The change won't affect all systems however the company notes, as only new installations are affected in the beginning.
Starting with new installations of Windows 10, version 1607, the previously defined driver signing rules will be enforced by the Operating System, and Windows 10, version 1607 will not load any new kernel mode drivers which are not signed by the Dev Portal.
The list of exceptions to the new policy is long. Below is the most important information in regards to the new kernel mode drivers policy:
- PCs upgraded to Windows 10 Build 1607 from a previous version of Windows (for instance Windows 10 version 1511) are not affected by the change.
- PCs without Secure Boot functionality, or Secure Boot off, are not affected either.
- All drivers signed with cross-signing certificates that were issued prior to July 29, 2015 will continue to work.
- Boot drivers won't be blocked to prevent systems from failing to boot. They will be removed by the Program Compatibility Assistant however.
- The change affects only Windows 10 Version 1607. All previous versions of Windows are not affected.
Microsoft notes that the change is done to make Windows more secure for end-users.
We’re making these changes to help make Windows more secure. These changes limit the risk of an end-user system being compromised by malicious driver software.

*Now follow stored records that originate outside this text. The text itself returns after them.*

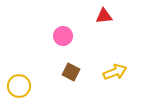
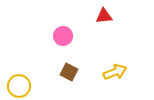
brown square: moved 2 px left
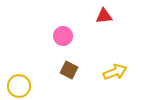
brown square: moved 2 px up
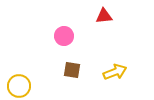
pink circle: moved 1 px right
brown square: moved 3 px right; rotated 18 degrees counterclockwise
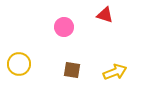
red triangle: moved 1 px right, 1 px up; rotated 24 degrees clockwise
pink circle: moved 9 px up
yellow circle: moved 22 px up
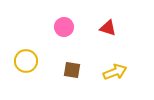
red triangle: moved 3 px right, 13 px down
yellow circle: moved 7 px right, 3 px up
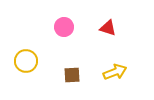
brown square: moved 5 px down; rotated 12 degrees counterclockwise
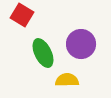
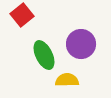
red square: rotated 20 degrees clockwise
green ellipse: moved 1 px right, 2 px down
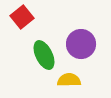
red square: moved 2 px down
yellow semicircle: moved 2 px right
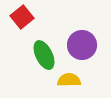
purple circle: moved 1 px right, 1 px down
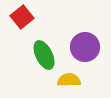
purple circle: moved 3 px right, 2 px down
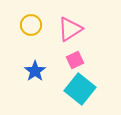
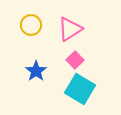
pink square: rotated 18 degrees counterclockwise
blue star: moved 1 px right
cyan square: rotated 8 degrees counterclockwise
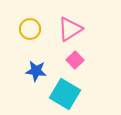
yellow circle: moved 1 px left, 4 px down
blue star: rotated 30 degrees counterclockwise
cyan square: moved 15 px left, 5 px down
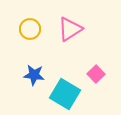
pink square: moved 21 px right, 14 px down
blue star: moved 2 px left, 4 px down
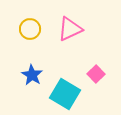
pink triangle: rotated 8 degrees clockwise
blue star: moved 2 px left; rotated 25 degrees clockwise
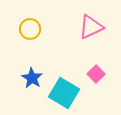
pink triangle: moved 21 px right, 2 px up
blue star: moved 3 px down
cyan square: moved 1 px left, 1 px up
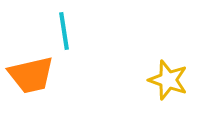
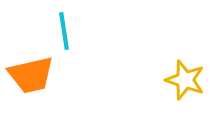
yellow star: moved 17 px right
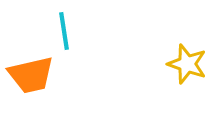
yellow star: moved 2 px right, 16 px up
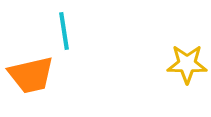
yellow star: rotated 18 degrees counterclockwise
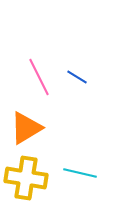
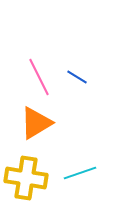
orange triangle: moved 10 px right, 5 px up
cyan line: rotated 32 degrees counterclockwise
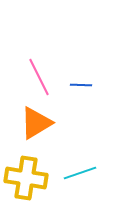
blue line: moved 4 px right, 8 px down; rotated 30 degrees counterclockwise
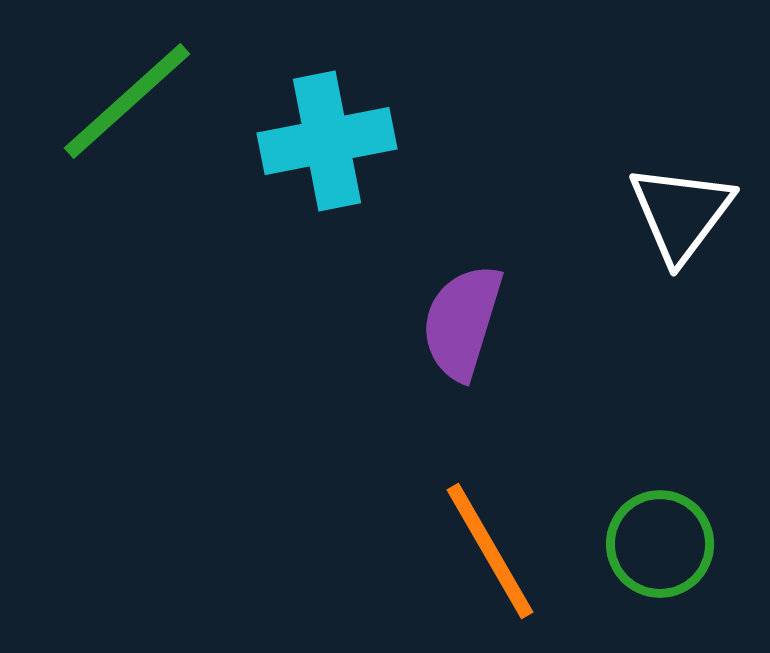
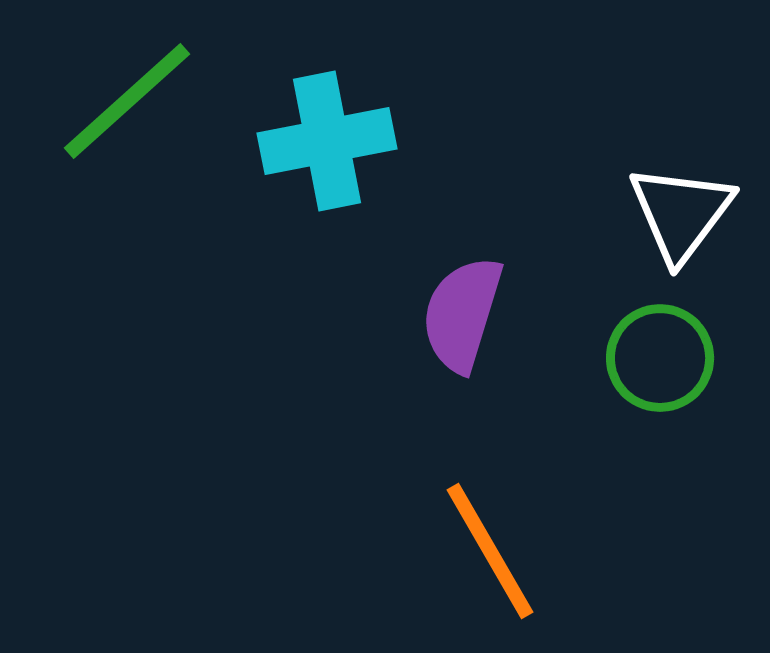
purple semicircle: moved 8 px up
green circle: moved 186 px up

While the company states that certain setups won't be affected by the change, it appears that at least some of these exceptions will only be temporary.
As mentioned previously, boot drivers won't be blocked outright according to Microsoft. The company states however that Windows will eventually block boot drivers.
Microsoft mentions further that it "starts with" new installations of Windows 10 which suggests that it plans to remove some or even all of the exceptions in the future.
Kernel mode drivers are used by various programs on Windows. The list includes various security and backup programs, or VPN applications to name a few.
Any kernel mode driver not signed by Microsoft won't run anymore on new installations of Windows provided that the exceptions listed above don't apply.
This in turn makes the program non-functioning that relies on the driver.
While Windows 10 users may be affected by the change, so are developers. Companies may have enough funds to get the required certificates to get their drivers signed by Microsoft, but the same may not be true for hobby programmers or one-man teams.
The move will limit malicious kernel mode drivers on the other hand as well.
Now You: What is your take on the change?